Montag, 12. Juli 2021

Die Krocketkugel

 

 

Nach der Beeerdigung der Urgroßmutter sind wir zusammen im ihrem Haus mit großem Garten. Die Erwachsenen in Gesprächen und Erinnerungen bei Kaffee und Kuchen, die Kinder spielen Krocket auf der Wiese unter den Apfelbäumen. Das Krocketspiel ist uralt, schon wir Kinder haben damit gespielt.

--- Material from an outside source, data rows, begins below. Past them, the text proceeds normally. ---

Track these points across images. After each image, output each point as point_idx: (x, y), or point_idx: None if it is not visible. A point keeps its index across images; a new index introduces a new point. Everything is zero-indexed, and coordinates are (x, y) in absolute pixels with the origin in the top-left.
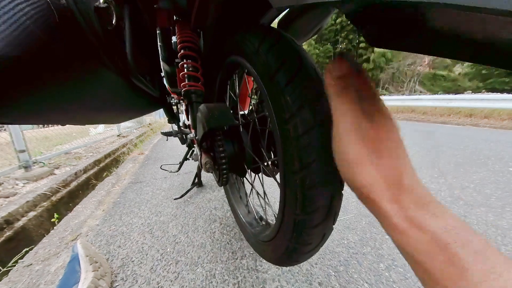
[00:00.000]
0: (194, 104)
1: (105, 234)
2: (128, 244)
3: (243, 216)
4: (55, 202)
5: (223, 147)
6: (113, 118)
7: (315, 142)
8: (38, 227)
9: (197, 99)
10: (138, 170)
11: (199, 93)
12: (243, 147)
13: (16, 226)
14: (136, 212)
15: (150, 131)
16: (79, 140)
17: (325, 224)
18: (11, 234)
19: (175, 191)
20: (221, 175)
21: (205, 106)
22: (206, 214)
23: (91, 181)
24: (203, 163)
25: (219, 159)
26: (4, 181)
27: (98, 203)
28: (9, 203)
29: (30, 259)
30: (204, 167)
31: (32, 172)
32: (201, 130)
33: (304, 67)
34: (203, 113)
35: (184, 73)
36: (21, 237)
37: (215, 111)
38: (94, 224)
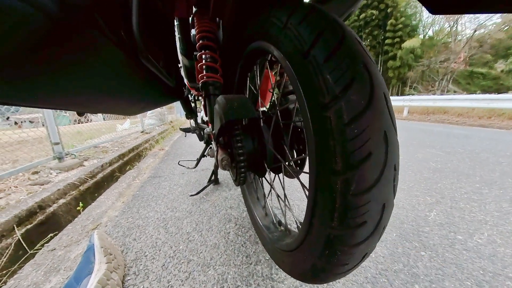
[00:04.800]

Auf einmal kommt Miriam (8) zur Kaffeerunde. "Schaut mal, die Kugel ist kaputt gegangen, genau in der Mitte durch. Ich hab wohl zu fest draufgeschlagen". Fröhlich hält sie die beiden Hälften der gelben Krocketkugel hoch. Nach einer kurzen erstaunten Schweigesekunde gehen die Gespräche weiter. Aber ich höre doch noch den einen Satz aus dem Erwachsenenstrom, der an Miriam gerichtet ist:

"Da wollte die Urgroßmutter wohl nicht, dass Du mit ihrer gelben Lieblingskugel spielst."   

Miriam erstarrt, sagt nichts und läuft zurück zum Spiel auf der Wiese.

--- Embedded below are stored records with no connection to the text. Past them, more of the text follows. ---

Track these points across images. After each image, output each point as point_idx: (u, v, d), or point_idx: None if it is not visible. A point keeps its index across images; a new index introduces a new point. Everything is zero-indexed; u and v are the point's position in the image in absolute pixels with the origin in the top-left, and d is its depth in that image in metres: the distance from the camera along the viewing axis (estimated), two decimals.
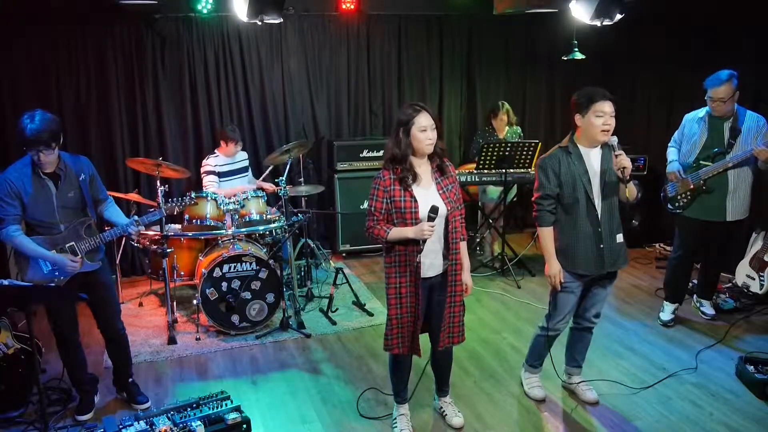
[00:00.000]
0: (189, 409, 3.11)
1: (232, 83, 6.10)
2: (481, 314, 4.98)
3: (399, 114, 3.08)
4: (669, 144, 4.61)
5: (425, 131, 2.98)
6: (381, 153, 6.24)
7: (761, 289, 4.87)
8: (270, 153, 5.63)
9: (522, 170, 5.67)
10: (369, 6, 6.40)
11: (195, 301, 4.59)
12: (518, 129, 6.24)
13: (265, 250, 4.89)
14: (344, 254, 6.44)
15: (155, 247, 4.86)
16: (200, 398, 3.18)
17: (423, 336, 3.21)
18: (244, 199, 4.83)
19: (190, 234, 4.80)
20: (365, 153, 6.35)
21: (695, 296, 4.91)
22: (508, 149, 5.53)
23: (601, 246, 3.28)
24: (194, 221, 4.76)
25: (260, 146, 6.29)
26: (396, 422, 3.39)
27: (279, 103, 6.32)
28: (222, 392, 3.25)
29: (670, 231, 4.83)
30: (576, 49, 5.81)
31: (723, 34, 5.62)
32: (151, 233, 4.86)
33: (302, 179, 5.96)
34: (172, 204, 3.88)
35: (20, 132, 3.14)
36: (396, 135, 3.03)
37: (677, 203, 4.46)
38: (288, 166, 5.15)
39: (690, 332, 4.55)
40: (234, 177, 5.42)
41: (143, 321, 4.98)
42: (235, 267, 4.56)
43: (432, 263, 3.11)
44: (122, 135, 5.81)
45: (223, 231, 4.73)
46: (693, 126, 4.38)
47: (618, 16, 4.88)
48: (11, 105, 5.40)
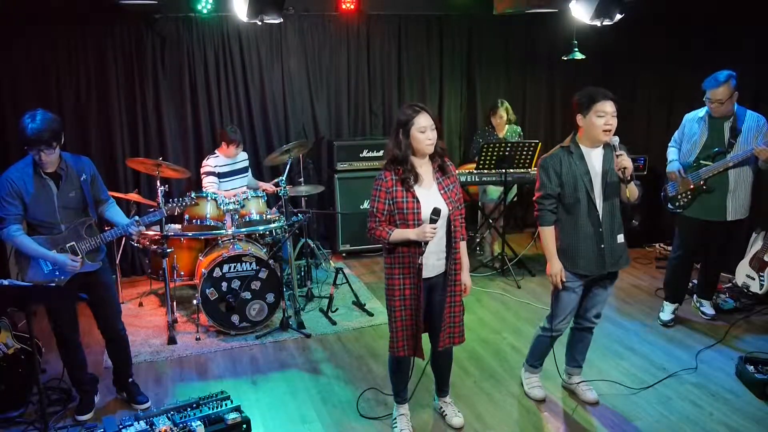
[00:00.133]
0: (189, 409, 3.11)
1: (232, 83, 6.10)
2: (481, 314, 4.98)
3: (398, 114, 3.07)
4: (669, 144, 4.62)
5: (425, 132, 2.98)
6: (381, 153, 6.25)
7: (761, 289, 4.87)
8: (270, 153, 5.63)
9: (522, 170, 5.67)
10: (369, 6, 6.40)
11: (195, 301, 4.59)
12: (518, 128, 6.24)
13: (265, 250, 4.88)
14: (344, 254, 6.44)
15: (155, 247, 4.86)
16: (200, 398, 3.18)
17: (423, 336, 3.20)
18: (244, 199, 4.83)
19: (190, 234, 4.81)
20: (365, 153, 6.35)
21: (695, 296, 4.91)
22: (508, 149, 5.53)
23: (602, 246, 3.28)
24: (194, 221, 4.76)
25: (260, 146, 6.29)
26: (396, 422, 3.39)
27: (279, 103, 6.32)
28: (222, 392, 3.25)
29: (670, 231, 4.84)
30: (576, 49, 5.81)
31: (723, 34, 5.62)
32: (151, 233, 4.85)
33: (302, 179, 5.96)
34: (173, 204, 3.88)
35: (21, 131, 3.14)
36: (396, 136, 3.02)
37: (677, 203, 4.46)
38: (288, 166, 5.15)
39: (690, 332, 4.55)
40: (234, 177, 5.42)
41: (143, 321, 4.98)
42: (235, 267, 4.56)
43: (432, 264, 3.10)
44: (122, 135, 5.81)
45: (223, 231, 4.73)
46: (693, 126, 4.39)
47: (618, 16, 4.88)
48: (11, 105, 5.41)
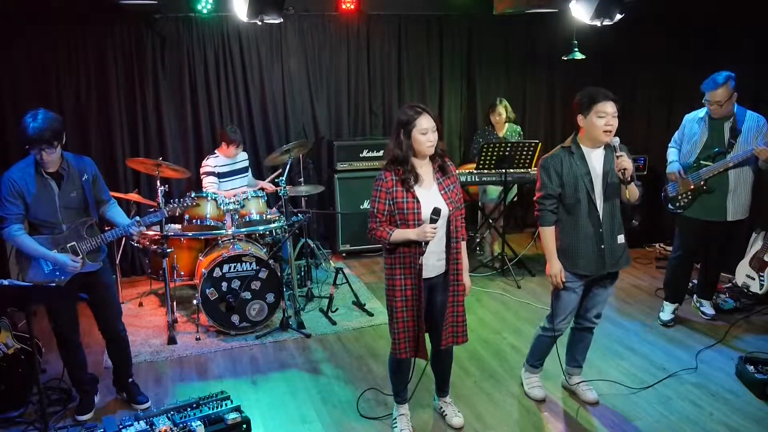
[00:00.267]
0: (189, 409, 3.11)
1: (232, 83, 6.10)
2: (481, 314, 4.98)
3: (399, 115, 3.07)
4: (669, 144, 4.62)
5: (426, 133, 2.97)
6: (381, 153, 6.25)
7: (761, 289, 4.87)
8: (270, 153, 5.63)
9: (522, 170, 5.67)
10: (369, 6, 6.40)
11: (195, 301, 4.59)
12: (518, 128, 6.23)
13: (265, 250, 4.88)
14: (344, 254, 6.44)
15: (155, 247, 4.86)
16: (200, 398, 3.18)
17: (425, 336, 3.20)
18: (244, 199, 4.84)
19: (190, 234, 4.80)
20: (365, 153, 6.35)
21: (695, 296, 4.91)
22: (508, 149, 5.53)
23: (602, 246, 3.28)
24: (194, 221, 4.76)
25: (260, 146, 6.29)
26: (396, 422, 3.39)
27: (279, 103, 6.32)
28: (222, 392, 3.25)
29: (670, 231, 4.84)
30: (576, 49, 5.81)
31: (723, 34, 5.61)
32: (151, 233, 4.85)
33: (302, 179, 5.96)
34: (174, 205, 3.88)
35: (23, 131, 3.14)
36: (397, 136, 3.02)
37: (678, 203, 4.46)
38: (288, 166, 5.15)
39: (690, 332, 4.55)
40: (234, 177, 5.42)
41: (143, 321, 4.98)
42: (235, 267, 4.56)
43: (433, 264, 3.10)
44: (122, 135, 5.81)
45: (223, 231, 4.73)
46: (693, 126, 4.39)
47: (618, 16, 4.88)
48: (11, 105, 5.41)
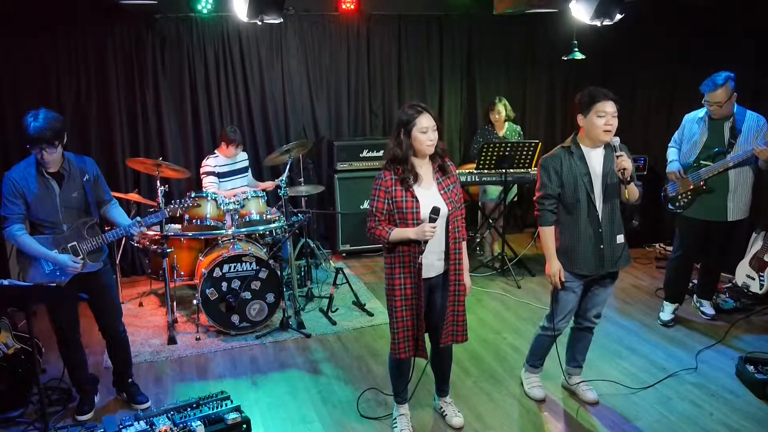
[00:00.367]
0: (189, 409, 3.11)
1: (232, 83, 6.10)
2: (481, 314, 4.98)
3: (400, 114, 3.07)
4: (669, 144, 4.62)
5: (426, 132, 2.98)
6: (381, 153, 6.25)
7: (761, 289, 4.86)
8: (270, 153, 5.63)
9: (522, 170, 5.67)
10: (369, 6, 6.40)
11: (195, 301, 4.59)
12: (518, 128, 6.23)
13: (265, 250, 4.89)
14: (344, 254, 6.44)
15: (155, 247, 4.86)
16: (200, 398, 3.18)
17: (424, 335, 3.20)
18: (244, 199, 4.83)
19: (190, 234, 4.80)
20: (365, 153, 6.35)
21: (695, 296, 4.91)
22: (508, 149, 5.52)
23: (602, 246, 3.28)
24: (194, 221, 4.75)
25: (260, 146, 6.29)
26: (396, 422, 3.39)
27: (279, 103, 6.32)
28: (222, 392, 3.25)
29: (670, 231, 4.84)
30: (576, 49, 5.81)
31: (723, 34, 5.62)
32: (151, 233, 4.85)
33: (302, 179, 5.95)
34: (175, 206, 3.88)
35: (24, 130, 3.14)
36: (397, 135, 3.02)
37: (678, 203, 4.46)
38: (288, 166, 5.15)
39: (690, 332, 4.55)
40: (234, 177, 5.42)
41: (143, 321, 4.98)
42: (235, 267, 4.56)
43: (432, 264, 3.10)
44: (122, 135, 5.81)
45: (223, 231, 4.73)
46: (693, 126, 4.39)
47: (618, 16, 4.88)
48: (11, 105, 5.41)
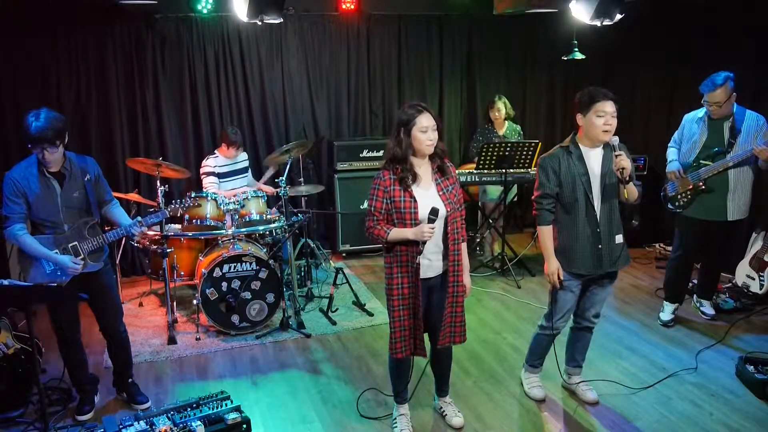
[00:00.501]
0: (189, 409, 3.11)
1: (232, 83, 6.10)
2: (481, 314, 4.98)
3: (400, 114, 3.07)
4: (669, 144, 4.62)
5: (426, 132, 2.98)
6: (381, 153, 6.25)
7: (761, 289, 4.86)
8: (270, 153, 5.63)
9: (522, 170, 5.67)
10: (369, 6, 6.40)
11: (195, 301, 4.59)
12: (518, 127, 6.23)
13: (265, 250, 4.89)
14: (344, 254, 6.44)
15: (155, 247, 4.87)
16: (200, 398, 3.18)
17: (423, 335, 3.20)
18: (244, 199, 4.84)
19: (190, 234, 4.80)
20: (365, 153, 6.35)
21: (695, 296, 4.91)
22: (508, 149, 5.52)
23: (600, 246, 3.28)
24: (194, 221, 4.75)
25: (260, 146, 6.29)
26: (396, 422, 3.39)
27: (279, 103, 6.32)
28: (222, 392, 3.25)
29: (670, 231, 4.83)
30: (576, 49, 5.81)
31: (723, 34, 5.62)
32: (151, 233, 4.85)
33: (302, 179, 5.96)
34: (176, 206, 3.89)
35: (25, 130, 3.14)
36: (397, 135, 3.03)
37: (677, 203, 4.46)
38: (288, 166, 5.15)
39: (690, 332, 4.55)
40: (234, 178, 5.42)
41: (143, 321, 4.98)
42: (235, 267, 4.56)
43: (431, 264, 3.10)
44: (122, 135, 5.81)
45: (223, 231, 4.73)
46: (693, 126, 4.39)
47: (618, 16, 4.88)
48: (11, 105, 5.41)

Echt jetzt, das geht doch wohl gar nicht! Auch ich bin erstarrt. Was soll denn so ein Satz mit dem Kind machen? Locker dahergesagt, scherzhaft gemeint, aber ohne Scherzton gesagt, ernsthaft, einfach absurd. Was gräbt sich da in die Seele und in das Gedächtnis ein? Ich bin angefasst, sage erst nichts und mache dann Miriams Mutter darauf aufmerksam, dass da etwas gewaltig aus dem Ruder gelaufen ist. Später sehe ich, dass sie mit Miriam darüber spricht.

Ich will aber sofort gegensteuern. Das Spiel ist bald zu Ende, ich hole Miriam: "Komm, wie reparieren die Kugel." Ich habe Holzleim geholt. Miriam streicht auf die eine Hälfte vorsichtig die weiße Heilsalbe, sie drückt die Hälften aufeinander, ich wickle Klebestreifen drumrum. "Morgen ist die Kugel wieder okay", sage ich. Miriam strahlt. "Das hab ich ja nicht extra gemacht", sagt sie. "Klar doch, natürlich nicht", sage ich. 

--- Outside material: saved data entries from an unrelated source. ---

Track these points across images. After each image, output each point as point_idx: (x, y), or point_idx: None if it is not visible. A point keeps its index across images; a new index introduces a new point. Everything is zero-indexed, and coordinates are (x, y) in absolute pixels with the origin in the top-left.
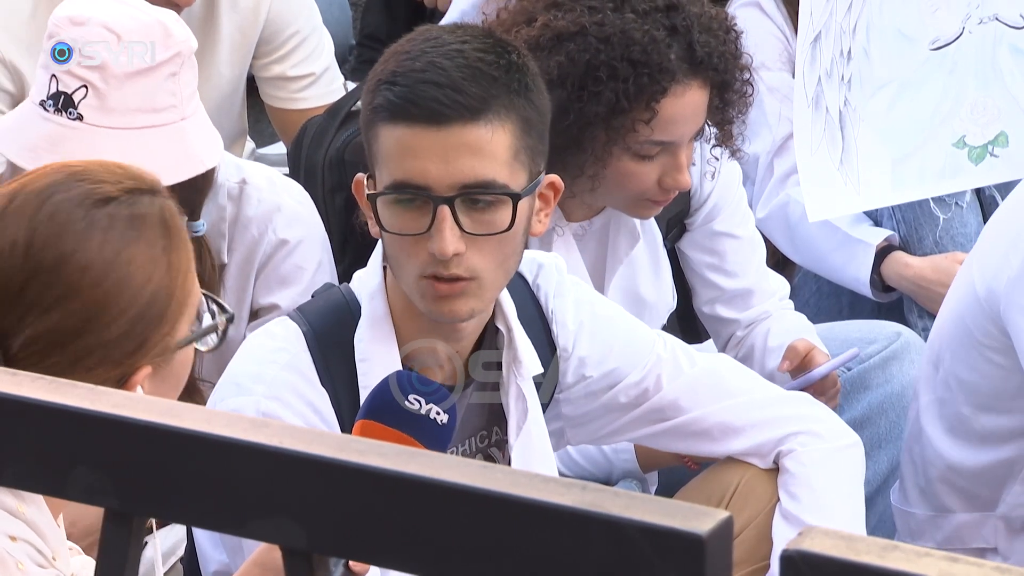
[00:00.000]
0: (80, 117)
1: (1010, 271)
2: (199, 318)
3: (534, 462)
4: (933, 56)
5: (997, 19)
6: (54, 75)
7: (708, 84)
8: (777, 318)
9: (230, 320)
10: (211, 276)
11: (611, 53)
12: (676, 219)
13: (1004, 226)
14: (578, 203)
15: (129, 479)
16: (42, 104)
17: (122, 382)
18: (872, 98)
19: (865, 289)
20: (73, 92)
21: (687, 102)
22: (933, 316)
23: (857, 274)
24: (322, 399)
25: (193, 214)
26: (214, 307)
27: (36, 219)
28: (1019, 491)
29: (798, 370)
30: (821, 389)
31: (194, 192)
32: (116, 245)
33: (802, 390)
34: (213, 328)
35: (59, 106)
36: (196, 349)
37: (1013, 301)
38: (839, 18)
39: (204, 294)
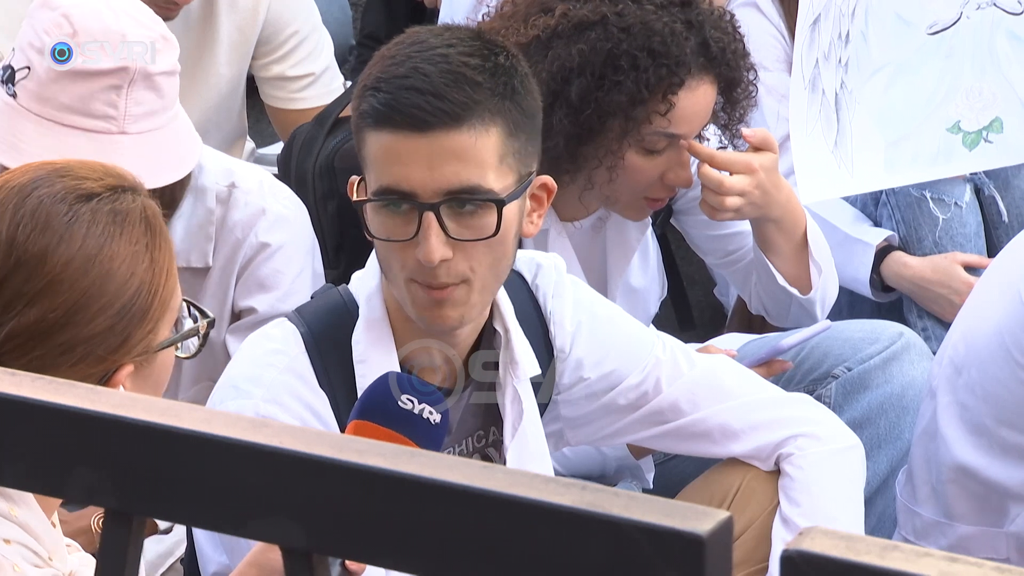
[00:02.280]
0: (15, 95)
1: None
2: (179, 322)
3: (529, 463)
4: (930, 40)
5: (995, 5)
6: (14, 48)
7: (717, 81)
8: None
9: (211, 324)
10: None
11: (632, 43)
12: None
13: None
14: (576, 209)
15: (129, 479)
16: None
17: (105, 379)
18: (868, 81)
19: (864, 289)
20: (18, 69)
21: (699, 97)
22: (933, 316)
23: (856, 274)
24: (321, 401)
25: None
26: (195, 312)
27: (19, 214)
28: None
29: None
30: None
31: (166, 198)
32: (99, 240)
33: (772, 362)
34: (195, 331)
35: (4, 78)
36: (176, 357)
37: None
38: (839, 1)
39: (185, 299)
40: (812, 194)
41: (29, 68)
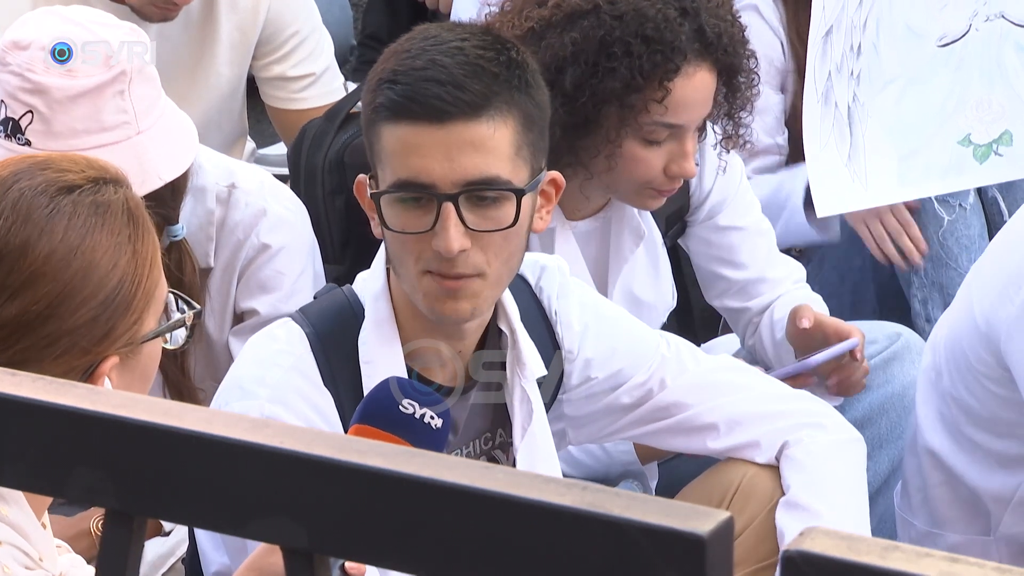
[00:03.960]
0: (28, 143)
1: (1011, 308)
2: (167, 314)
3: (539, 464)
4: (940, 53)
5: (1003, 16)
6: (2, 100)
7: (716, 68)
8: (787, 296)
9: (198, 315)
10: (192, 281)
11: (625, 30)
12: (676, 216)
13: (1006, 255)
14: (579, 201)
15: (129, 479)
16: None
17: (90, 371)
18: (880, 94)
19: (800, 215)
20: (20, 118)
21: (697, 84)
22: (934, 292)
23: (791, 195)
24: (326, 401)
25: (169, 219)
26: (183, 305)
27: (0, 206)
28: (1010, 521)
29: (812, 336)
30: (846, 378)
31: (167, 197)
32: (80, 231)
33: (797, 376)
34: (181, 322)
35: (8, 132)
36: (166, 348)
37: (1014, 341)
38: (850, 12)
39: (171, 291)
40: (827, 207)
41: (32, 112)
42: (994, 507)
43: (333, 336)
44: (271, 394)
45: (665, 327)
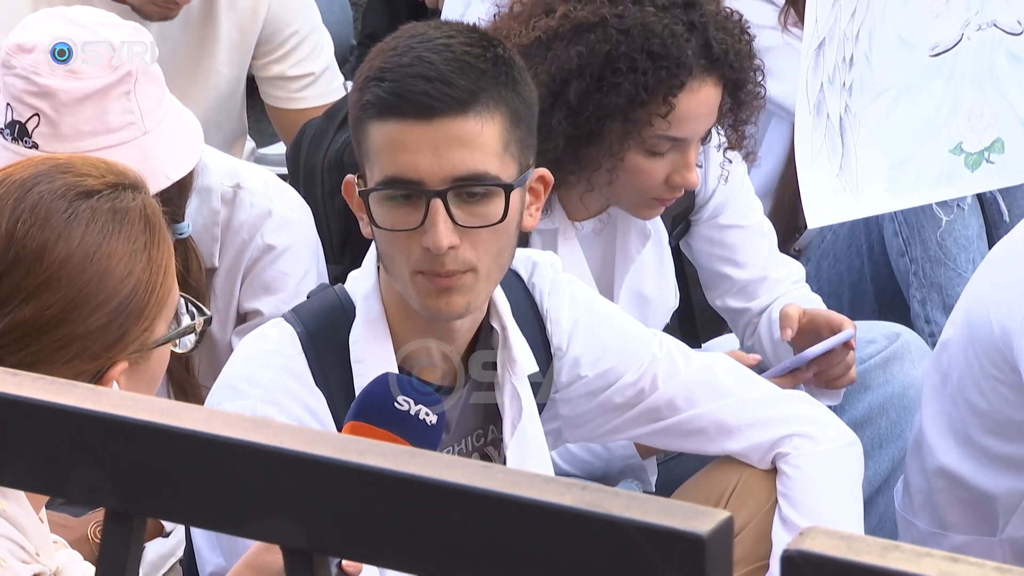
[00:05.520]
0: (35, 146)
1: None
2: (177, 319)
3: (529, 461)
4: (932, 62)
5: (995, 25)
6: (9, 103)
7: (722, 82)
8: (785, 297)
9: (208, 322)
10: (198, 279)
11: (631, 45)
12: (681, 216)
13: (1019, 258)
14: (577, 209)
15: (129, 479)
16: (1, 132)
17: (99, 376)
18: (872, 104)
19: None
20: (26, 121)
21: (702, 99)
22: (933, 292)
23: None
24: (318, 401)
25: (175, 217)
26: (192, 308)
27: (19, 209)
28: (1019, 523)
29: (805, 333)
30: (827, 368)
31: (174, 196)
32: (97, 237)
33: (795, 370)
34: (191, 328)
35: (15, 135)
36: (174, 351)
37: None
38: (843, 24)
39: (182, 295)
40: (818, 218)
41: (38, 115)
42: (1003, 510)
43: (324, 335)
44: (263, 395)
45: (667, 327)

Und ich sage noch etwas: "Weiß Du, die Kugel ist uralt, das hätte mir genauso passieren können. Und der Satz vorhin, dass Urgroßmutter nicht will, dass Du damit spielst, war Banane. Sie freut sich bestimmt, dass Du ihre Kugel hattest und dass wir sie repariert haben." Miriam sieht mich von innen an, blickt erleichtert und trollt sich. Und ich wünsche, dass die weiße Salbe auch die Schramme in ihrer Seele heilt.